=== Given material ===
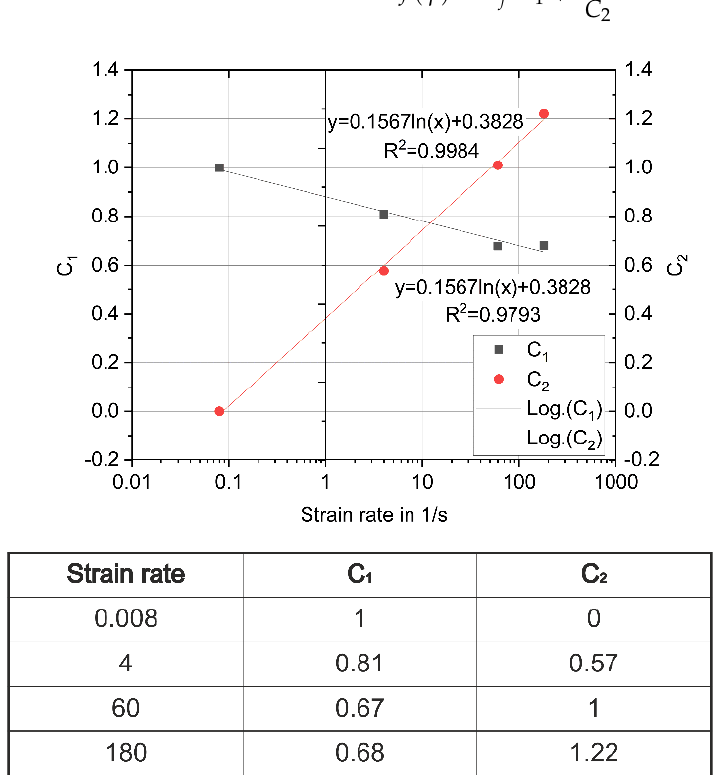
Figure 9. Logarithmic dependency of coefficients C 1 and C 2 on the strain rate.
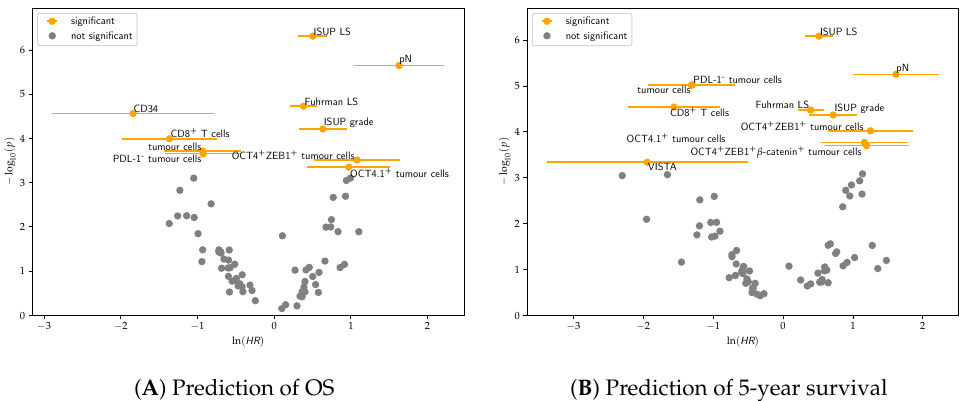
Figure 6. Volcano plots showing significant categorical univariate Cox regression features after Chow–Denning correction and their correlation with OS ( A ) and 5-year survival ( B ). Features with log ( HR ) > 0 are positively correlated with the event, whereas those with log ( HR ) < 0 are negatively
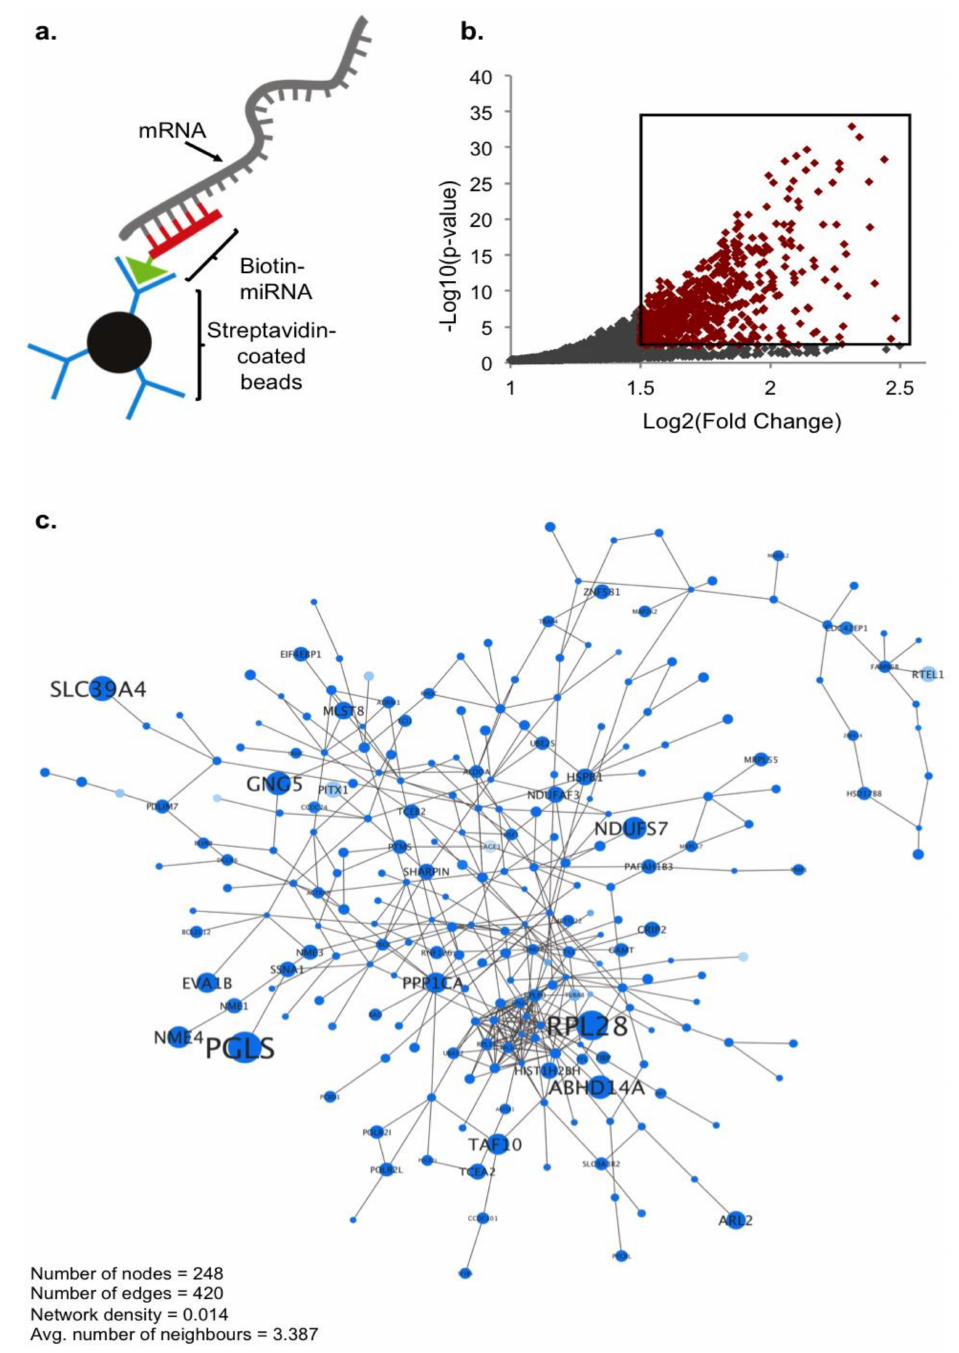
Figure 1. RNA sequencing (RNAseq) identification of genes enriched by miR-210 pull-down. ( a ) Schematic of the biotin–streptavidin pull-down approach used to isolate miR-210 target RNA. ( b ) Scatter plot of pull-down RNAseq data: 676 genes, highlighted in red, were found to be significantly enriched by hsa-miR-210 compared to cel-miR-239b using the following thresholds: Log2 (fold change) > 1.5, adjusted p -value < 0.05, n = 3 biological replicates, DEseq2: Wald “greater” test of significance, log fold change (lfc) threshold = 1. ( c ) Interactome network of genes significantly enriched by miR-210. Increasing node and font size correlate to increasing fold change; decreasing node saturation correlates to increasing p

=== What to produce ===
Copy the listing above word for word. Do not include the pictures.

=== Solution to the problem ===
Figure 9. Logarithmic dependency of coefficients C 1 and C 2 on the strain rate.
Figure 6. Volcano plots showing significant categorical univariate Cox regression features after Chow–Denning correction and their correlation with OS ( A ) and 5-year survival ( B ). Features with log ( HR ) > 0 are positively correlated with the event, whereas those with log ( HR ) < 0 are negatively
Figure 1. RNA sequencing (RNAseq) identification of genes enriched by miR-210 pull-down. ( a ) Schematic of the biotin–streptavidin pull-down approach used to isolate miR-210 target RNA. ( b ) Scatter plot of pull-down RNAseq data: 676 genes, highlighted in red, were found to be significantly enriched by hsa-miR-210 compared to cel-miR-239b using the following thresholds: Log2 (fold change) > 1.5, adjusted p -value < 0.05, n = 3 biological replicates, DEseq2: Wald “greater” test of significance, log fold change (lfc) threshold = 1. ( c ) Interactome network of genes significantly enriched by miR-210. Increasing node and font size correlate to increasing fold change; decreasing node saturation correlates to increasing p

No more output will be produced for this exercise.